Desafío en familia

NÚCLEO TEOLÓGICO 6: El Espíritu Santo es Dios

PRINCIPIO BÍBLICO 7: El Espíritu Santo y el nuevo nacimiento

VERSÍCULO CLAVE: «Porque todos los que son guiados por el Espíritu de Dios son hijos de Dios» Romanos 8:14

ENFOQUE: Somos hijos de Dios porque el Espíritu Santo ha transformado nuestros corazones

Encuentro 7: Corazones nuevitos

¡Hola, familias! En el encuentro de esta semana jugamos con los colores para entender algo maravilloso: el Espíritu Santo, que es Dios, transforma nuestros corazones. Él viene a nosotros, quita lo oscuro, nos hace nuevitos y nos convierte en hijos de Dios. Los animamos a que en casa sigan reforzando esta verdad con las dinámicas para que sus bebés asocien el color con la alegría de ser parte de la familia de Dios.

Frases para decirle a tu hijo:

● Ya no hay oscuridad porque el Espíritu Santo está contigo.
● El Espíritu Santo, que es Dios, te regala un nuevo corazón.
● Eres un hijo de Dios muy amado.

¿Cómo orar por mi hijo pequeño esta semana?:

Señor, gracias por la vida de mi bebito. Te pedimos que transformes su corazón, que cada día lo mantengas puro y lo llenes siempre con tu amor.
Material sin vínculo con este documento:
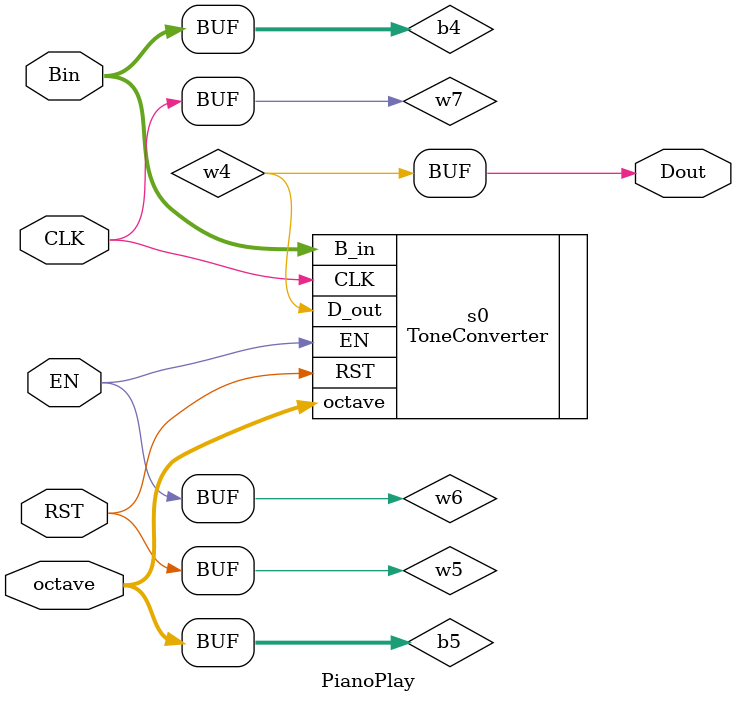
<source format=v>
module PianoPlay(RST,CLK,Bin,EN,Dout,octave);

input RST;
input CLK;
input [3:0] Bin;
input EN;
output Dout;
input [2:0] octave;

wire  w4;
wire  w5;
wire  w6;
wire  w7;
wire [3:0] b4;
wire [2:0] b5;

assign w5 = RST;
assign w7 = CLK;
assign b4 = Bin;
assign w6 = EN;
assign Dout = w4;
assign b5 = octave;

ToneConverter
     s0 (
      .D_out(w4),
      .RST(w5),
      .EN(w6),
      .CLK(w7),
      .B_in(b4),
      .octave(b5));

endmodule


</source>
Amén.

Continuemos en casa el desafío de la semana:
No caminantes

¡Papis! Para esta actividad deberán preparar un corazón de cartulina y una linterna. Peguen el corazón de cartulina sobre el foco de la linterna. Busquen un momento de calma antes de la rutina de sueño, apaguen la luz de la habitación y enciendan la linterna, apunten al techo o a una sábana blanca para que el corazón se proyecte. Sus bebés podrán observar con mucha curiosidad mientras ustedes les dicen con ternura:

“¡Mira ese corazón! Mira cómo brilla y se mueve; así de lleno de luz está tu corazón porque el Espíritu Santo vive en ti”.

Caminantes

Para los bebitos deambuladores también necesitarán una linterna pero deberán cubrirla con papel celofán de color. Busquen un momento de calma antes de dormir y proyecten el halo de luz sobre el pechito del bebé. Permitan que él mismo intente atrapar el color con sus manos. Mientras su pequeño juega con la luz, compartan con él estas palabras:

“¡Mira qué maravilla! Así como esta luz ilumina el cuarto, el Espíritu Santo llena de luz y colores tu corazón; Él quita lo oscuro y lo hace un corazón nuevito. ¡Ahora eres un hijo de Dios lleno de su amor!”.

Si desean, pueden acompañar esta experiencia con una canción suave o un abrazo mientras apagan las luces del cuarto. Estos pequeños hábitos crean recuerdos afectivos muy valiosos y ayudan a preparar el corazón del niño para descansar sintiéndose amado y seguro.

Tips de desarrollo:

Papitos, en esta etapa los pequeños aprenden principalmente a través de la repetición, la exploración y las experiencias sensoriales. Por eso, no duden en realizar este momento con la linterna varias noches seguidas. Aunque parezca sencillo, cada repetición fortalece el vínculo emocional y ayuda a que el mensaje quede grabado en su corazón.

También es importante hablarles con calma y ternura. Aunque todavía no comprendan todas las palabras, sí reconocen el tono de voz, el afecto y la seguridad que ustedes transmiten. De esta manera, comienzan a asociar el amor de Dios con momentos de paz, contención y cercanía.